Her ne kadar, davalı idare tarafından, idarenin bütünlüğü ilkesi ile Başbakanlığın (Cumhurbaşkanlığının) koordinasyon ve genel gözetim yetkisi gereği, kamu kurum ve kuruluşlarına ait taşınmazlara ilişkin herhangi bir tasarruf işlemi yapılmadan önce Başbakanlıktan (Cumhurbaşkanlığından) izin alınmasının, ilgili idarelerin yerine geçilerek işlem tesis edilmesi anlamına gelmeyeceği iddia edilmiş ise de Enerji ve Tabii Kaynaklar Bakanı imzalı Maden İşleri Genel Müdürlüğünce Başbakanlığa gönderilen … tarih ve … sayılı izin talep yazısında, yazıya ekli tabloda gösterilen yerler için davacı ve diğer başvuru sahiplerine maden arama ruhsatı verilmesinde maden mevzuatı açısından herhangi bir engel bulunmadığı, belirtilen kişilerin arama ruhsatı almaya hak kazandığı açıkça ifade edilmesine rağmen, Başbakanlık (Cumhurbaşkanlığı) tarafından izin verilmemesi nedeniyle davacı şirket adına Isparta ili sınırlarında yer alan maden sahası ve Muğla ili sınırlarında yer alan maden sahası için maden arama ruhsatı düzenlenmediği anlaşıldığından, dava konusu Genelge ile maden mevzuatında öngörülmeyen ayrı bir izin müessesesi getirildiği, bu hâli ile dava konusu Genelge’nin, maden ruhsatları bakımından kısıtlayıcı hükümler içeren ve üst hukuk normu olan Maden Kanunu ve Madencilik Faaliyetleri Uygulama Yönetmeliği’ne aykırı bir düzenleme olduğu sonucuna varılmıştır.

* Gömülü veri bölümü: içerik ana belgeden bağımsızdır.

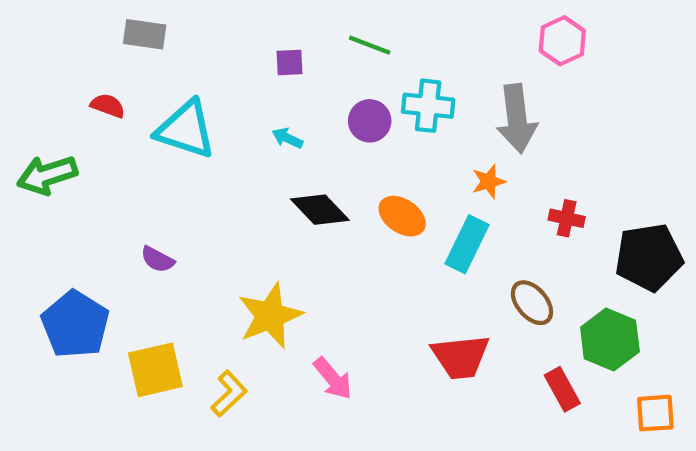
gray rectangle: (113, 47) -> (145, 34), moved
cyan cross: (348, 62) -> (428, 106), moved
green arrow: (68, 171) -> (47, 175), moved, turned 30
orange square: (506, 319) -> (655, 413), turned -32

Öte yandan, Başbakanlığın 04/05/2015 tarihinde kayda giren dilekçesi ile davacının maden arama ruhsatı izin talebinin uygun görüldüğü, bu nedenle, davacının düzenleyici işlem olan Genelge ile ilgili dava açma menfaatinin ortadan kalktığı belirtilmişse de dilekçenin ekleri incelendiğinde, izin talebinin kabulüne ilişkin olarak yalnızca Isparta ili sınırlarındaki maden sahasına yönelik bilgi ve belgelerin olduğu anlaşılmaktadır. Bu nedenle davacının menfaatinin bulunmadığı iddiası yerinde görülmemiştir.

KARAR SONUCU :
Açıklanan nedenlerle;
1. Dava konusu 2012/15 sayılı Başbakanlık Genelgesi’nin (maden ruhsatları yönünden) İPTALİNE,
2. Ayrıntısı aşağıda gösterilen toplam … TL yargılama giderinin davalı idareden alınarak davacıya verilmesine,
3. Karar tarihinde yürürlükte bulunan Avukatlık Asgari Ücret Tarifesi uyarınca … TL vekâlet ücretinin davalı idareden alınarak davacıya verilmesine,
4. Posta gideri avansından artan tutarın kararın kesinleşmesinden sonra davacıya iadesine,
5. Bu kararın tebliğ tarihini izleyen 30 (otuz) gün içerisinde Danıştay İdari Dava Daireleri Kuruluna temyiz yolu açık olmak üzere, 20/10/2020 tarihinde oy birliğiyle karar verildi.